* Task: Revise the letter agreement's passage from "CONFIDENTIAL MATERIAL APPEARING" through "REPLACED WITH ASTERISKS.", replacing "ASTERISKS" with "BRACKETS".

═══ Document extract ═══

EX-10.11 12 d552832dex1011.htm EX-10.11 EX-10.11

Exhibit 10.11

AMENDED AND RESTATED LETTER AGREEMENT NO. 4

TO THE AIRBUS A350-900XWB PURCHASE AGREEMENT

dated as of March 5, 2010

between

AIRBUS S.A.S.

and

UNITED AIRLINES, INC.

This amended and restated Letter Agreement No. 4 (hereinafter referred to as the “Letter Agreement”) is entered into as of June 19, 2013 by and between AIRBUS S.A.S., a société par actions simplifiée, organized and existing under the laws of the Republic of France, having its registered office located at 2, Rond Point Maurice Bellonte, 31700 Blagnac (France) (hereinafter referred to as the “Seller”), and UNITED AIRLINES, INC., a corporation organized and existing under the laws of the State of Delaware, United States of America, having its principal corporate offices located at 233 South Wacker Drive, Chicago, Illinois 60606 (hereinafter referred to as the “Buyer”).

WITNESSETH:

WHEREAS, the Buyer and the Seller have entered into the AIRBUS A350-900XWB Purchase Agreement, dated as of March 5, 2010 (which agreement as previously amended and supplemented with all Exhibits, Appendices and Letter Agreements attached thereto is hereinafter called the “Agreement”), and

WHEREAS, the Buyer and the Seller have entered into Letter Agreement No. 4 to the Agreement, setting forth certain terms and conditions regarding the sale of the Aircraft (the “Original Letter Agreement”).

WHEREAS, the Buyer and the Seller wish to amend and restate the Original Letter Agreement to incorporate relevant amendments to such Original Letter Agreement into a single document.

NOW THEREFORE IT IS AGREED THAT THE ORIGINAL LETTER AGREEMENT IS HEREBY AMENDED AND RESTATED TO READ IN ITS ENTIRETY AS FOLLOWS:

 

CT0900252 – United Airlines, Inc. – A350-900XWB Purchase Agreement – Letter Amendment No.4      LA4-1   

AIRBUS S.A.S. & UNITED AIRLINES, INC. – PROPRIETARY AND CONFIDENTIAL

CONFIDENTIAL MATERIAL APPEARING IN THIS DOCUMENT HAS BEEN OMITTED AND FILED SEPARATELY WITH THE SECURITIES AND EXCHANGE COMMISSION IN ACCORDANCE WITH THE SECURITIES ACT OF 1933, AS AMENDED, AND RULE 24B-2 PROMULGATED THEREUNDER. OMITTED INFORMATION HAS BEEN REPLACED WITH ASTERISKS.

═══ Records provided ═══

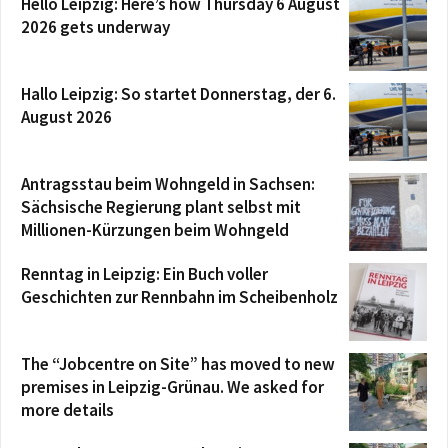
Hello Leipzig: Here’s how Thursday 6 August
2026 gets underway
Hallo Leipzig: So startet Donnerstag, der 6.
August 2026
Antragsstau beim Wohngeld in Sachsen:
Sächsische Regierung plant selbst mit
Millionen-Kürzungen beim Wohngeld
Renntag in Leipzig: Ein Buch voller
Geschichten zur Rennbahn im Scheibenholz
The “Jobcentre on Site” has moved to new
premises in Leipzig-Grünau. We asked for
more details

═══
═══ Records provided ═══

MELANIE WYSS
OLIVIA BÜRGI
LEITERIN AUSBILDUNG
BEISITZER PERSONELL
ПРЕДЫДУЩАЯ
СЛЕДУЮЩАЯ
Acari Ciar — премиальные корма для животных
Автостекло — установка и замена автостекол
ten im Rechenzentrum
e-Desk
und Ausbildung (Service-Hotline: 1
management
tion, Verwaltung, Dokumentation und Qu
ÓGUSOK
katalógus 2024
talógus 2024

═══
═══ Records provided ═══

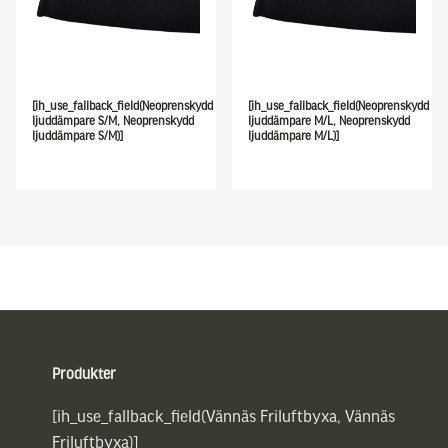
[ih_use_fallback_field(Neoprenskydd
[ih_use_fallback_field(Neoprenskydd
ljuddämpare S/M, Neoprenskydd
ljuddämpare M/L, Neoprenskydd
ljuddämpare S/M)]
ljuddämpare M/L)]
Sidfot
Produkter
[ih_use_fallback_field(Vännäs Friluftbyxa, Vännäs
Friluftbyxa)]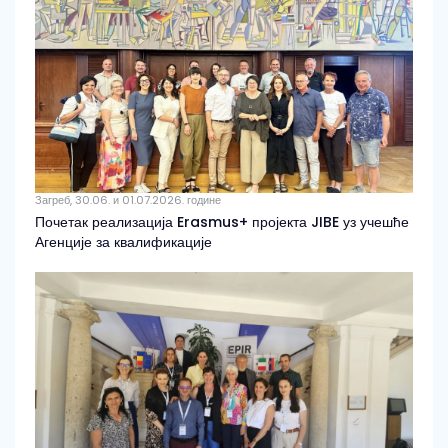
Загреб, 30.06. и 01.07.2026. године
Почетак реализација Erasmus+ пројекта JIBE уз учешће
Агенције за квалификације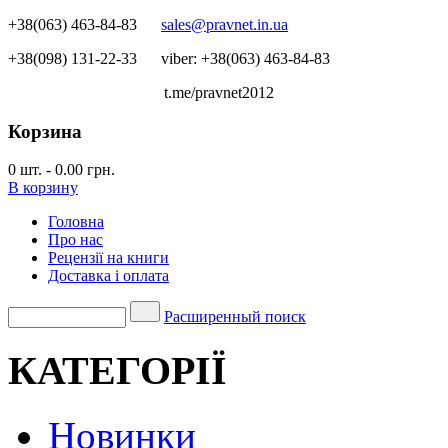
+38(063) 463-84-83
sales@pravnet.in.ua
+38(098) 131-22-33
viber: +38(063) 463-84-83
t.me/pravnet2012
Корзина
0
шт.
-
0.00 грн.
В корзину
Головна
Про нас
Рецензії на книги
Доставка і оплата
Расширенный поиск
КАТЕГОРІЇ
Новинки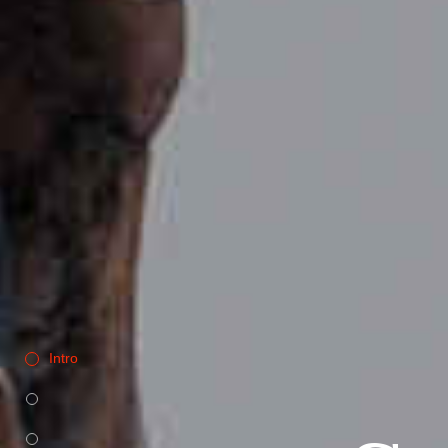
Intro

═══

* Exercise solution:
CONFIDENTIAL MATERIAL APPEARING IN THIS DOCUMENT HAS BEEN OMITTED AND FILED SEPARATELY WITH THE SECURITIES AND EXCHANGE COMMISSION IN ACCORDANCE WITH THE SECURITIES ACT OF 1933, AS AMENDED, AND RULE 24B-2 PROMULGATED THEREUNDER. OMITTED INFORMATION HAS BEEN REPLACED WITH BRACKETS.